Your problem is your query:
SELECT * FROM `transactions`
As your data set gets bigger, this will take longer to load and require more memory to store it. Rather determine what data you need specifically. If it's for a particular user:
SELECT SUM(points) FROM `transactions` WHERE Recipient_ID=[x]
Or if you want all the sums for all your students:
SELECT Recipient_ID, SUM(points) AS Total_Points FROM `transactions` GROUP BY Recipient_ID;
To speed up selections on a particular field you can add an index for that field. This will speed up the selections, especially as the table grows.
ALTER TABLE `transactions` ADD INDEX Recipient_ID (Recipient_ID);
Or if you want to display a paginated list of all the entries in transactions:
SELECT * FROM `transactions` LIMIT [page*num_records_per_page],[num_records_per_page];
e.g.: SELECT * FROM `transactions` LIMIT 0,25 ORDER BY Datetime; # First 25 records
Adding to Tom's suggestion, you may want to consider normalizing your database further. I assume you now have 3 tables:
students (id, name, ...)
staff (id, name, ...)
transactions (id, student_id, staff_id, points, date, reason)
A more normalized form uses more tables with less data:
students (id, name, ...)
staff (id, name, ...)
transactions (id, staff_id, points, date, reason)
transactions_students (transaction_id, student_id)

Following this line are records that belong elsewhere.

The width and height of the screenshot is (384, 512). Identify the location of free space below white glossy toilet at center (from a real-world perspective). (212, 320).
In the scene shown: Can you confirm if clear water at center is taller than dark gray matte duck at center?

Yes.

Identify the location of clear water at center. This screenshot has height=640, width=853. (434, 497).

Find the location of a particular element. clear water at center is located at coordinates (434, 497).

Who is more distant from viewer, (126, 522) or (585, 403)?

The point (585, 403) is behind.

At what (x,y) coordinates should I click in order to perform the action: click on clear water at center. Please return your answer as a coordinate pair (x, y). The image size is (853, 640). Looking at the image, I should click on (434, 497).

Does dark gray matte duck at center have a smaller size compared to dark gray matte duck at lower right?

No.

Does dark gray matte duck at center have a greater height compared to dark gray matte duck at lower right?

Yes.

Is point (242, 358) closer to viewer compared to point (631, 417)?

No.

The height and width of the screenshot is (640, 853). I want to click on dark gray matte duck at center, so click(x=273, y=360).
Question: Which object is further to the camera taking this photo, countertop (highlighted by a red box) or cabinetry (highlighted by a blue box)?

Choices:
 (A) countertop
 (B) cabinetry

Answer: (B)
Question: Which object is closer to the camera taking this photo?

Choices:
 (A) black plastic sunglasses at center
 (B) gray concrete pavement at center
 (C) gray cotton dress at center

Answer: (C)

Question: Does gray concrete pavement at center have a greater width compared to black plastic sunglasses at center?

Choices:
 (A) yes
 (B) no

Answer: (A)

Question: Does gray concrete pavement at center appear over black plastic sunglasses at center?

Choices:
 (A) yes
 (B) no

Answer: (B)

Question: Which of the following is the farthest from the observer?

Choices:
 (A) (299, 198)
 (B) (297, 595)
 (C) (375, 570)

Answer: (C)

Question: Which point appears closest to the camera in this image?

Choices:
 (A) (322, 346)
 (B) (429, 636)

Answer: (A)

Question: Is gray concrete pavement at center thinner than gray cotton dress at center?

Adding a transaction then becomes a two-step process: First you create one transaction record, and then you insert multiple records into transactions_students, each one linking the transaction to one student. Note that you can create a view that behaves exactly like the original denormalized table for selecting, something like:
CREATE VIEW vw_transactions AS SELECT transactions.*, transactions_students.student_id FROM transactions INNER JOIN transactions_students WHERE transactions_students.transaction_id = transactions.id
This will drastically reduce the number of records in the transactions table, and it avoids storing the date and the reason redunantly. The downside is that linking transactions to students requires one extra join - but if you have your foreign keys and indexes set up properly, this doesn't have to be a problem at all.
I'd index the Recipient_ID so you can search for 1 person specifically at any given point or at least be able to GROUP your data more effectively. If you do opt to group by category_id then i'd add a seperate or combined index to category_id too.
The second suggestion would be to GROUP and AGGREGATE your data on the fly. For example:
SELECT Recipient_ID, Category_ID, SUM(points) FROM transactions GROUP BY Recipient_ID, Category_ID
These two suggestions should dramatically upgrade your performance because instead of calculating the total points for your students on the PHP/JS side, you will do it directly on the database.